Extracted page text data
══════════
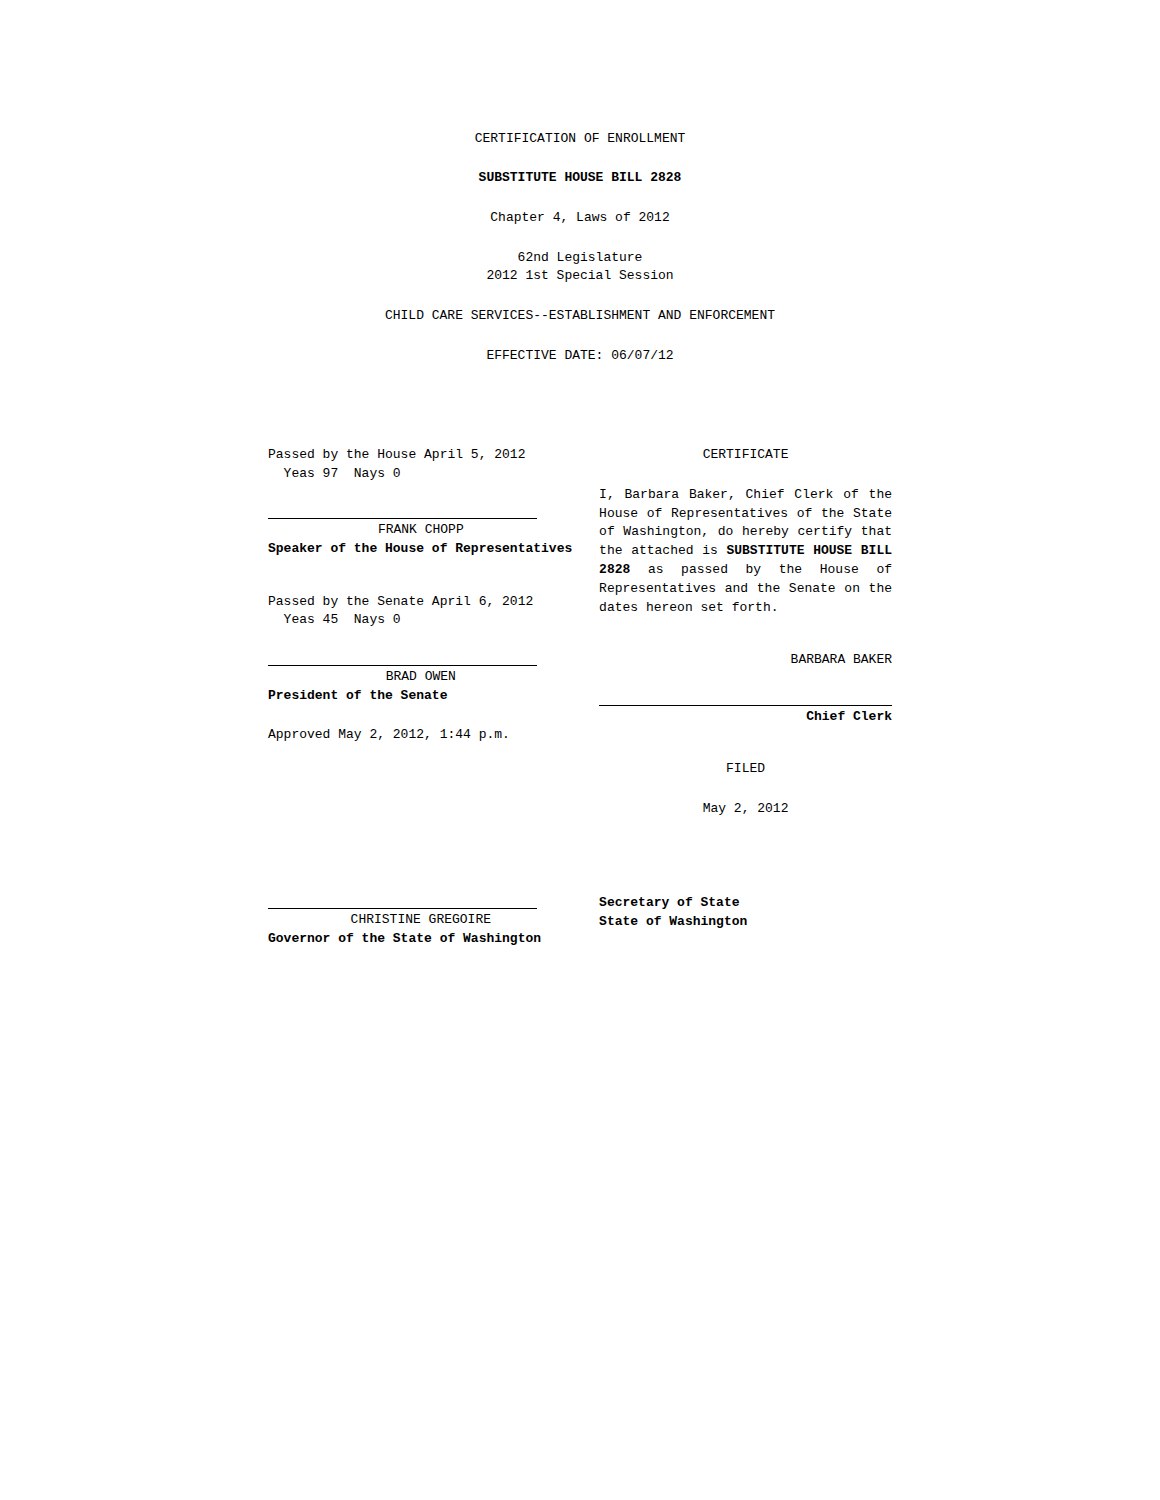CERTIFICATION OF ENROLLMENT
SUBSTITUTE HOUSE BILL 2828
Chapter 4, Laws of 2012
62nd Legislature
2012 1st Special Session
CHILD CARE SERVICES--ESTABLISHMENT AND ENFORCEMENT
EFFECTIVE DATE: 06/07/12
| Passed by the House April 5, 2012 Yeas 97 Nays 0 FRANK CHOPP Speaker of the House of Representatives Passed by the Senate April 6, 2012 Yeas 45 Nays 0 BRAD OWEN President of the Senate Approved May 2, 2012, 1:44 p.m. | | CERTIFICATE I, Barbara Baker, Chief Clerk of the House of Representatives of the State of Washington, do hereby certify that the attached is SUBSTITUTE HOUSE BILL 2828 as passed by the House of Representatives and the Senate on the dates hereon set forth. BARBARA BAKER Chief Clerk FILED May 2, 2012 |
| CHRISTINE GREGOIRE Governor of the State of Washington | | Secretary of State State of Washington |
══════════
PROBLEM: Transcribe the data verbatim. No picture belongs in the result.

COMPLETED TASK:
CERTIFICATION OF ENROLLMENT
SUBSTITUTE HOUSE BILL 2828
Chapter 4, Laws of 2012
62nd Legislature
2012 1st Special Session
CHILD CARE SERVICES--ESTABLISHMENT AND ENFORCEMENT
EFFECTIVE DATE: 06/07/12
| Passed by the House April 5, 2012 Yeas 97 Nays 0 FRANK CHOPP Speaker of the House of Representatives Passed by the Senate April 6, 2012 Yeas 45 Nays 0 BRAD OWEN President of the Senate Approved May 2, 2012, 1:44 p.m. | | CERTIFICATE I, Barbara Baker, Chief Clerk of the House of Representatives of the State of Washington, do hereby certify that the attached is SUBSTITUTE HOUSE BILL 2828 as passed by the House of Representatives and the Senate on the dates hereon set forth. BARBARA BAKER Chief Clerk FILED May 2, 2012 |
| CHRISTINE GREGOIRE Governor of the State of Washington | | Secretary of State State of Washington |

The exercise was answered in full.